When the Portuguese arrived in South America in approximately 1500, the current Brazil was inhabited by an estimated 2.4 million Amerindians. From 1500 until its independence in 1822, Brazil was settled by some 500,000 Portuguese, mostly men. Portugal remained the only significant source of European immigrants to Brazil until the early 19th century. As a result of the Atlantic slave trade, from the mid-16th century until 1855, an estimated 4 million African slaves were brought to Brazil. From 1820 to 1975, over 5 million immigrants entered Brazil, the vast majority of them Europeans. Portuguese and Italians arrived in equal numbers, and numbered close to 70% of all immigrants. The rest was composed mainly of Spaniards, Germans, Japanese, Syrians and Lebanese.

The Brazilian population is classified into five categories: brancos (white), negros (black), pardos (brown), amarelos (Asian/yellow) and índios (Amerindian), based on skin color or race.
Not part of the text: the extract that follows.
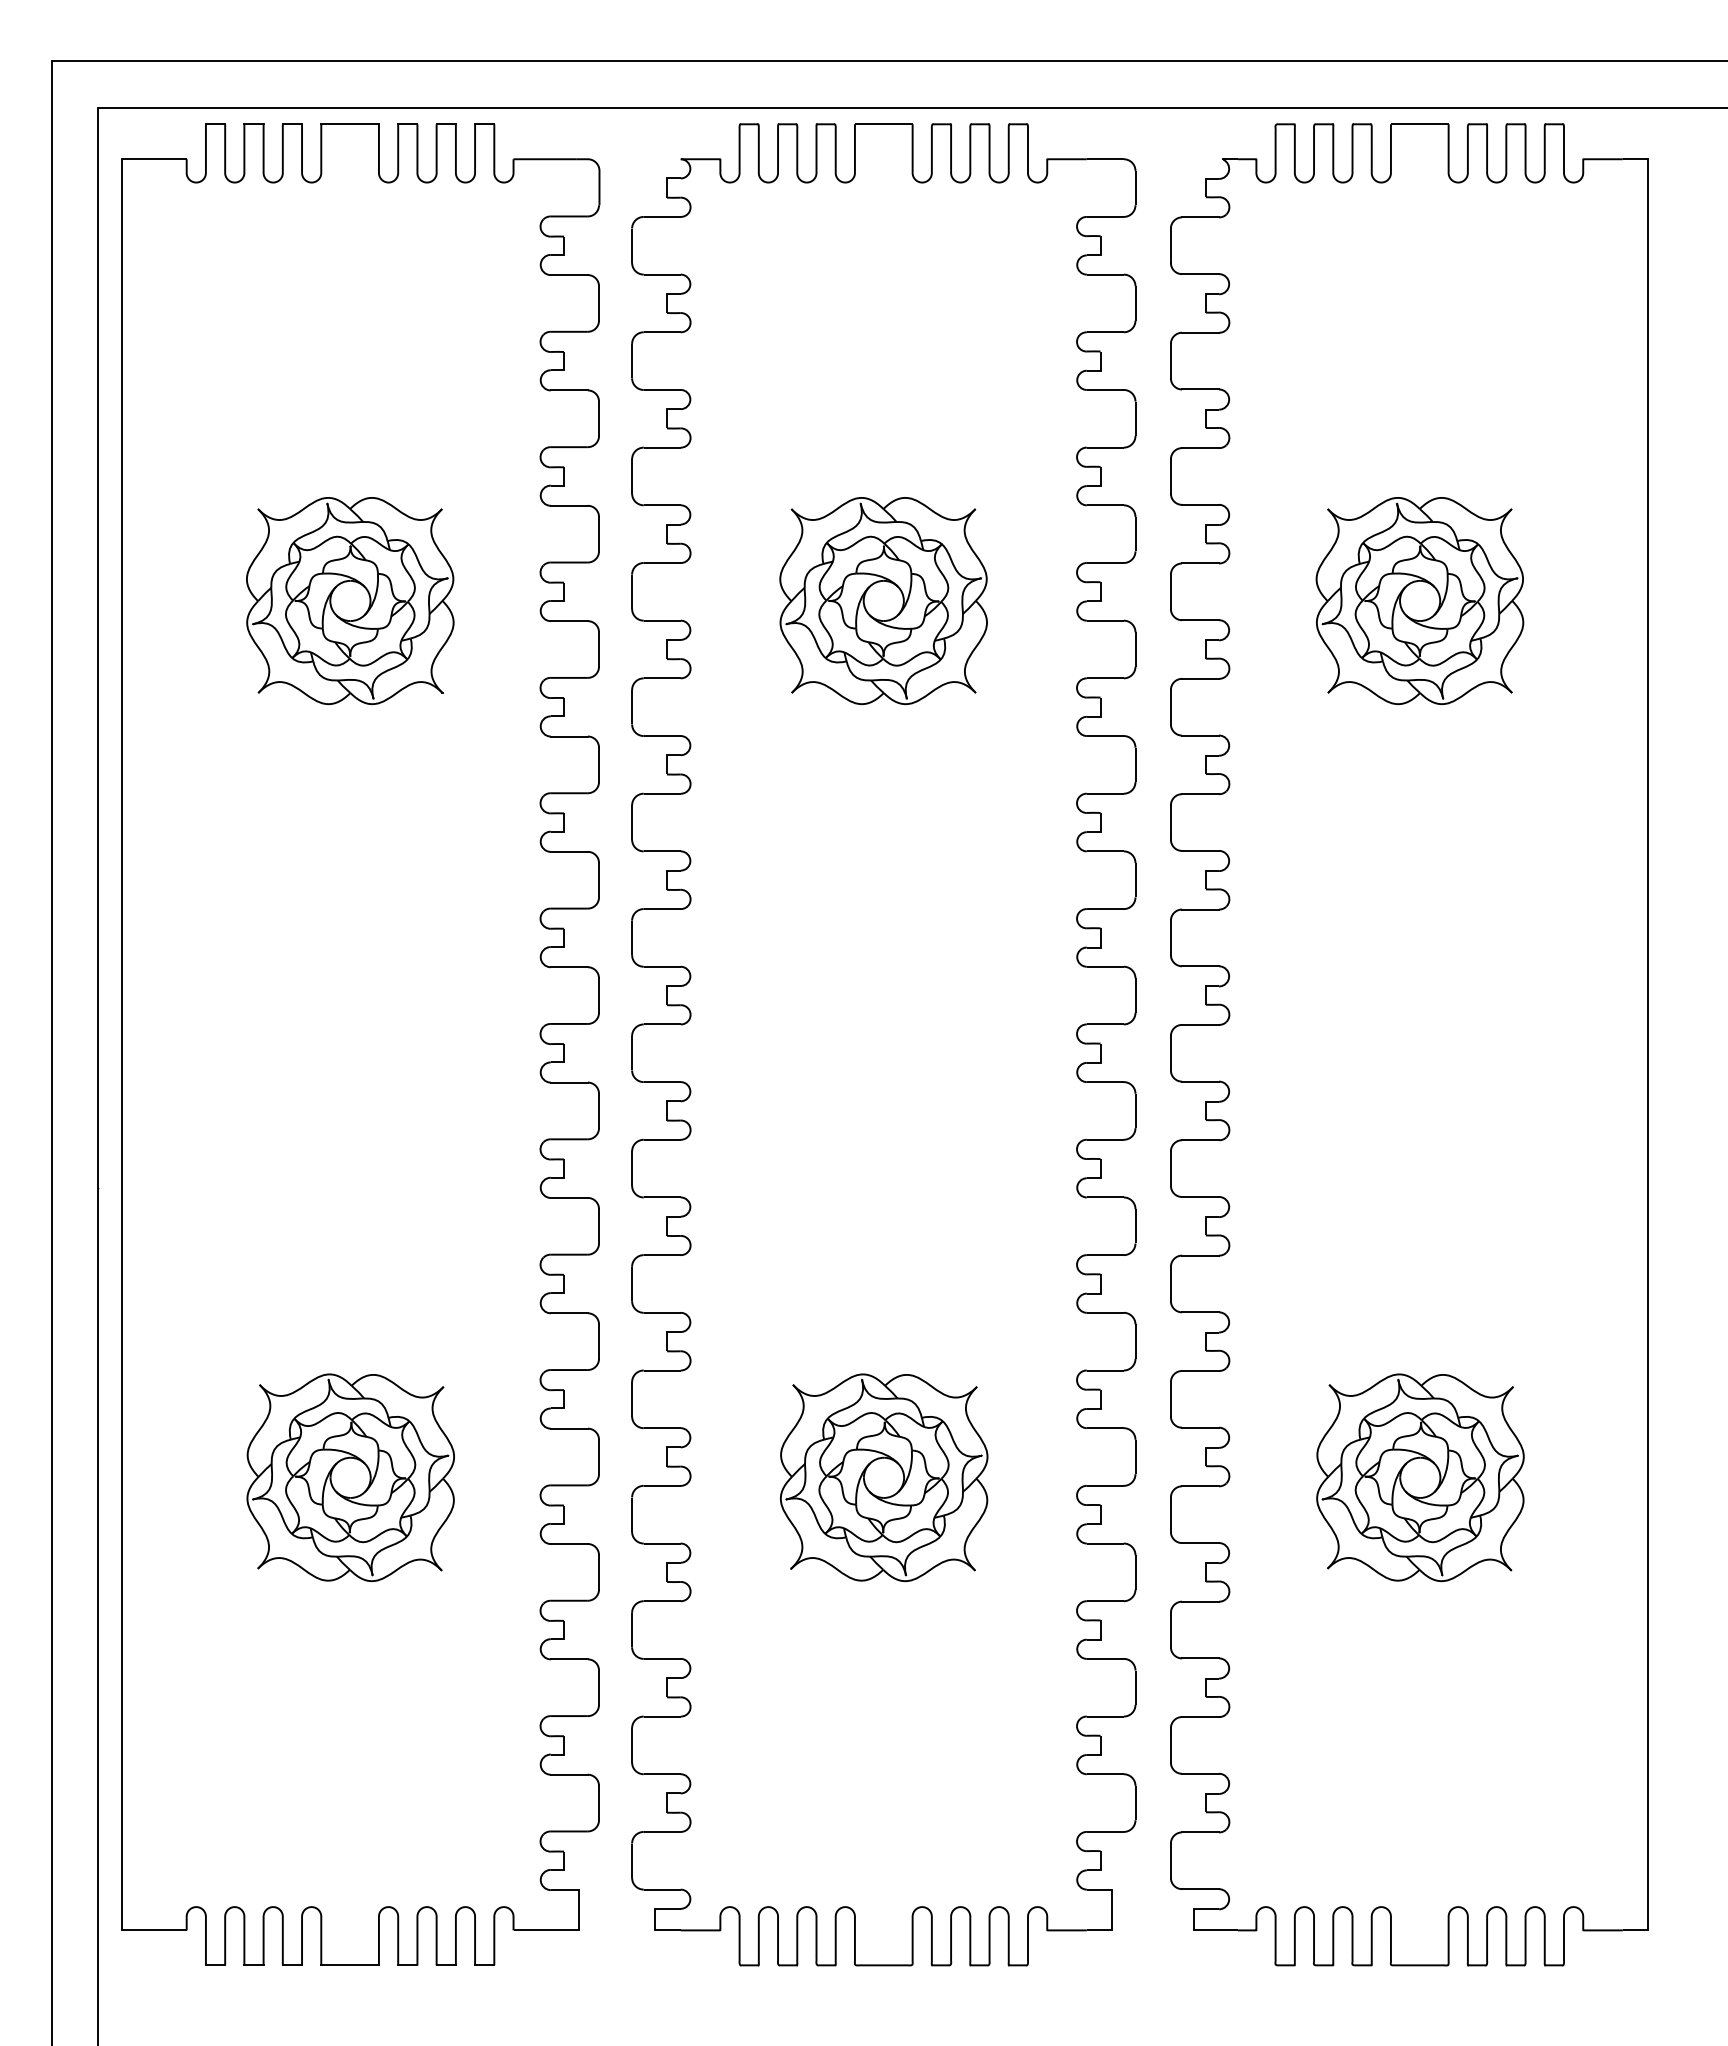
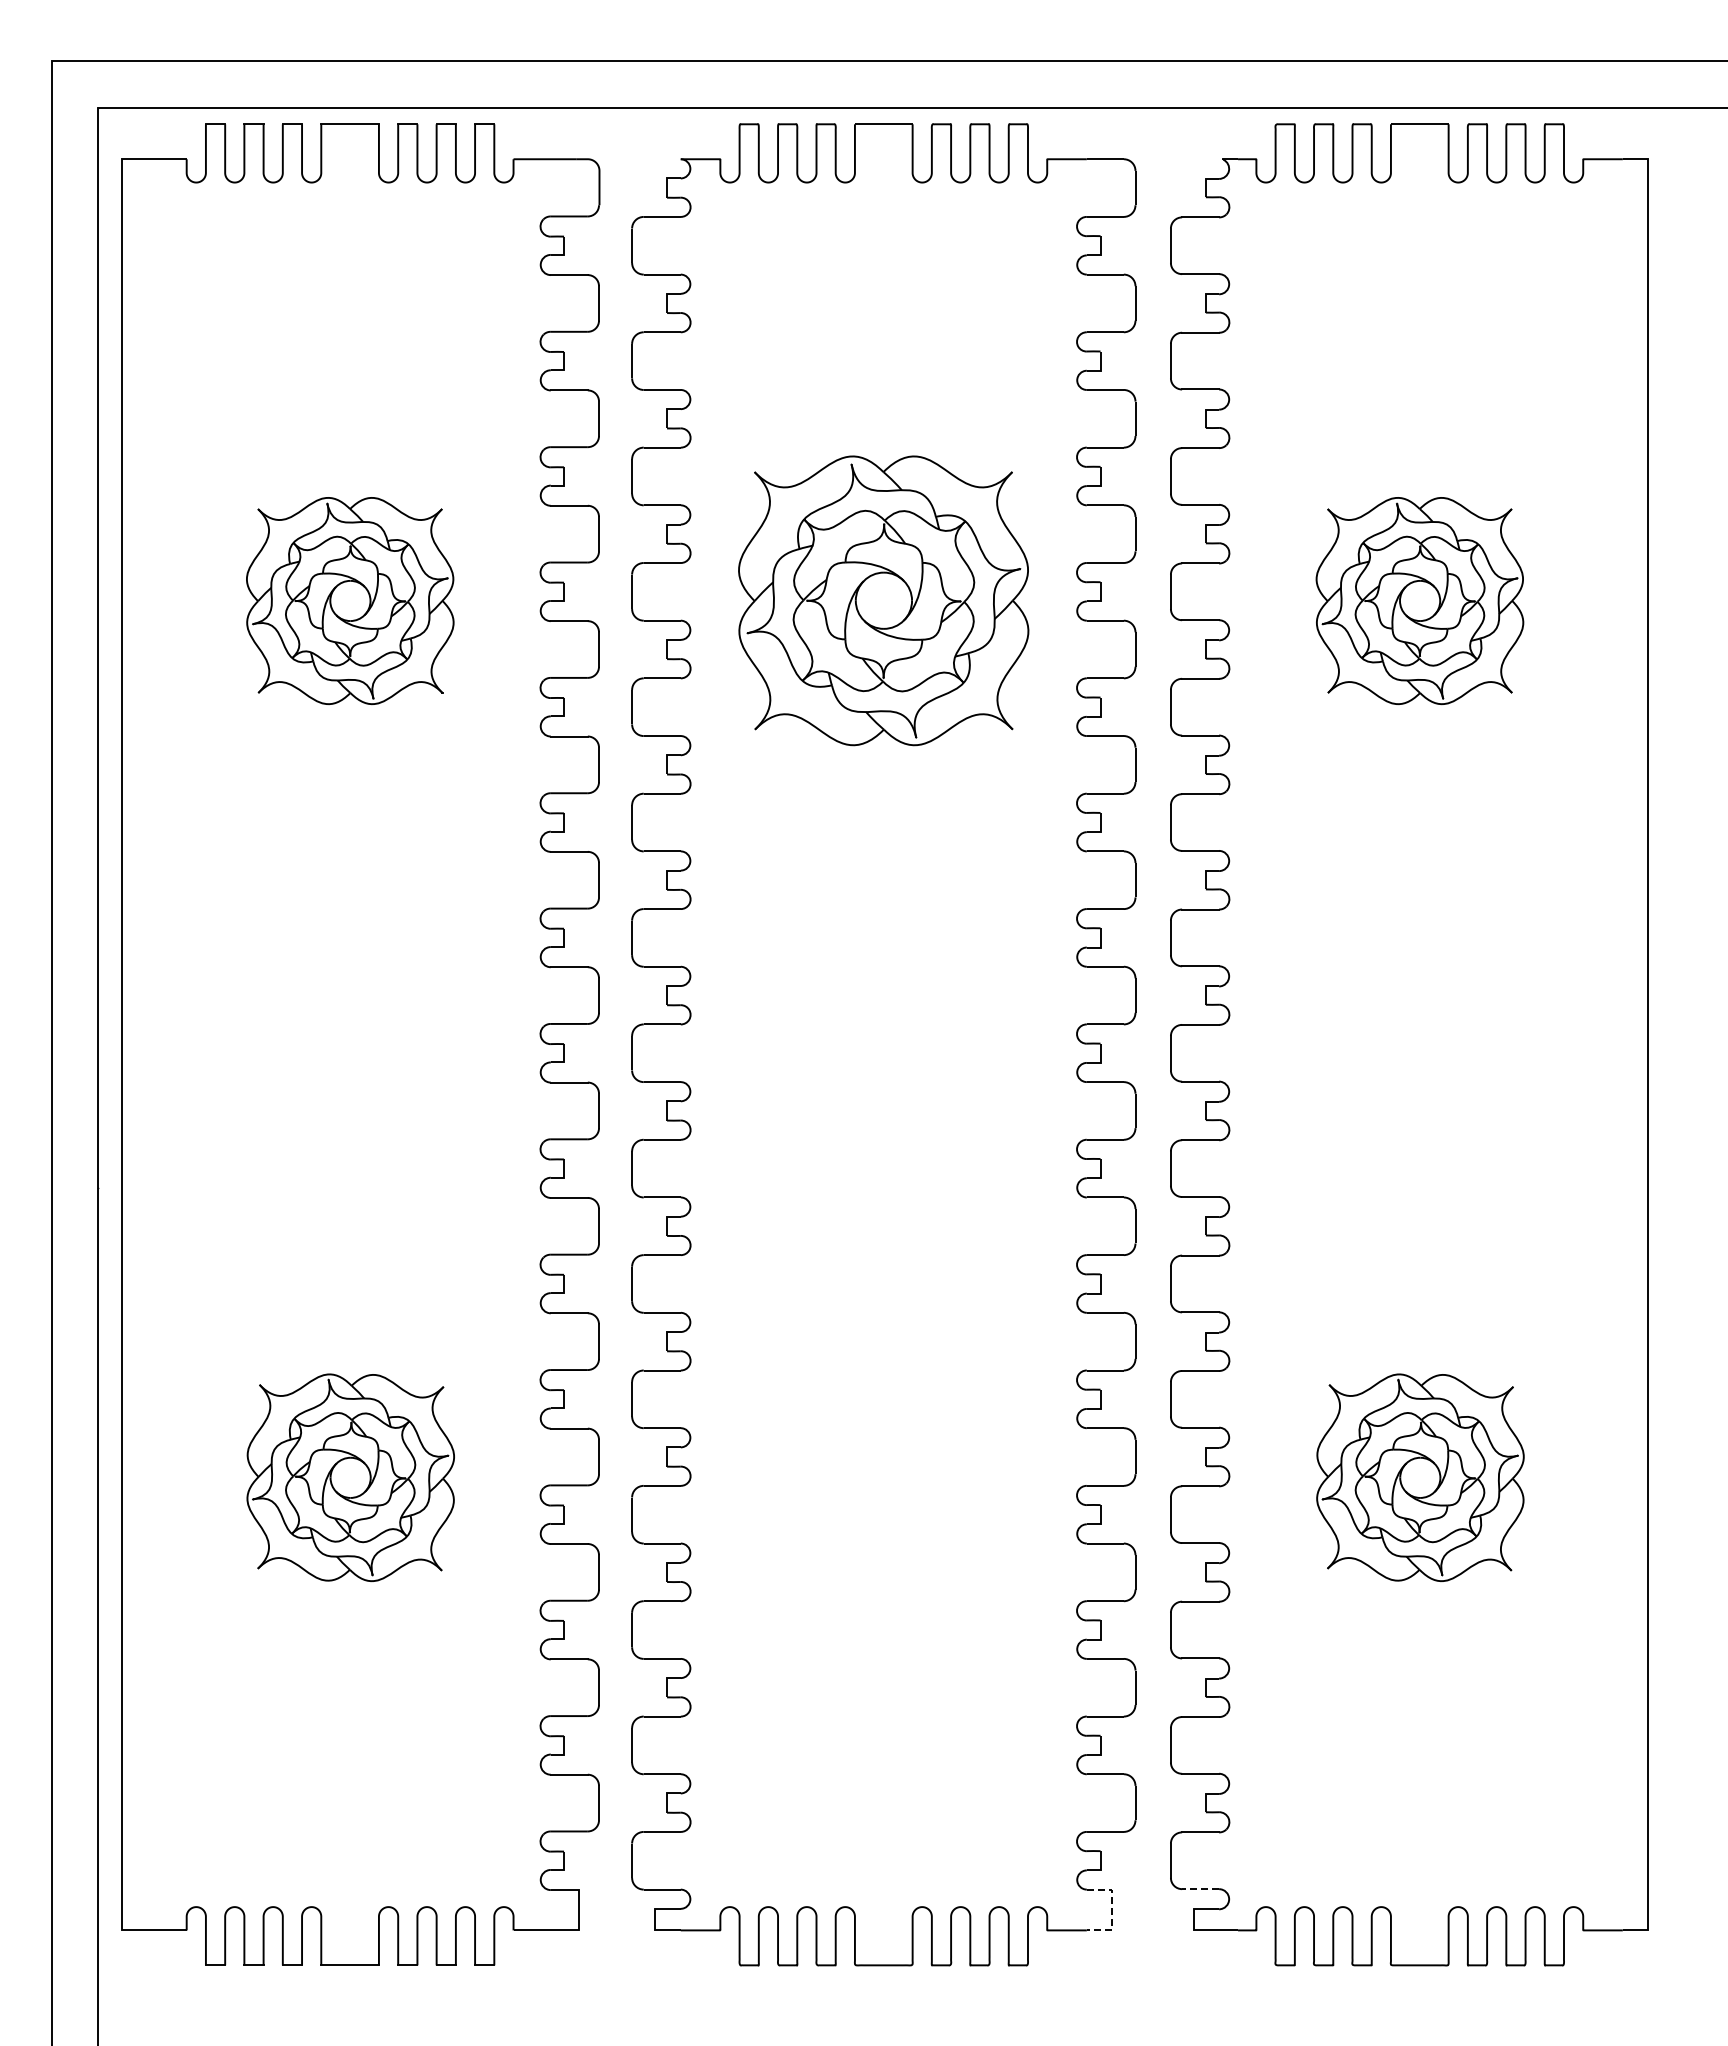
part at (883, 601) size: 209x209 px -> 292x292 px
part at (884, 1477): present -> none
line at (1200, 1889): solid -> dashed
line at (1112, 1910): solid -> dashed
The last detailed census (PNAD) found Brazil to be made up of 93 million Whites, 80 million brown people, 11.7 million Blacks, and 1.3 million Asian or

The ethnic composition of Brazilians is not uniform across the country. Due to its large influx of European immigrants in the 19th century, the Southern Region has a large White majority, making up 79.6% of its population. The Northeastern Region, as a result of the large numbers of African slaves working in the sugar cane business, has a majority of pardos and black people, respectively, 63.1% and 7.0%. Northern Brazil, largely covered by the Amazon Rainforest, is 71.5% pardo, due to Amerindian ancestry. Southeast and Central-Western Brazil have a more balanced ratio among different racial groups.

Language is one of the strongest elements of Brazil’s national unity. Portuguese is spoken by nearly 99.9 percent of the population. There is about as much difference between the Portuguese spoken in Brazil and that spoken in Portugal as between the English spoken in the United States and that spoken in the United Kingdom.

Culture: Since Brazil was a colony of Portugal for over 3 centuries, large numbers of settlers from Portugal brought their culture to the colony. The native inhabitants of Brazil had a strong contact with these colonists. For that reason, Brazil also holds Amerindian influences in its culture, mainly in its food and language (Brazilian Portuguese has hundreds of words of Native American origin, mainly from the Tupi-Guarani.) Black Africans, who were brought as slaves to Brazil, also participated actively in the formation of Brazilian culture. Some regions of Brazil, especially Bahia, have obvious African legacy in the music, food, language, etc. Immigrants from Italy, Germany, Spain, Japan and the Middle East played an important role in the areas they settled (mostly Southern and Southeastern Brazil). The religion of most Brazilians is Catholicism. In fact, Brazil has the largest Catholic population in the world.

Carnaval, as it is known in Brazil, is an annual celebration held forty days before Easter and marking the start of Lent. Carnival in Rio de Janeiro is known worldwide for the elaborate parades staged by the major samba schools in the Sambadrome and is one of the world’s major tourist attractions.

Safety: Brazil is politically stable with no natural enemies and no terrorist activities. In metropolitan areas, however, petty crime is a fact of life. Rio in particular is regarded as one of the most crime-ridden cities in the world and, although violent crime is generally limited to the slum areas, foreigners are advised to take precautions. Visitors should not attempt to visit slum areas unless on a guided tour. However violent crime is on the increase due to the establishment of drug and criminal gangs around Rio and Sao Paulo. Muggings, often involving firearms, are frequent and visitors should dress down and conceal cameras, and avoid wearing jewelry and expensive watches. The threat of personal attack is lower outside the main urban centers, but incidents do occur, and women should be aware that sexual assaults have been reported in coastal holiday destinations. Beware of unofficial taxis and those with blacked-out windows and be particularly careful on public transport in Rio, Recife and Salvador.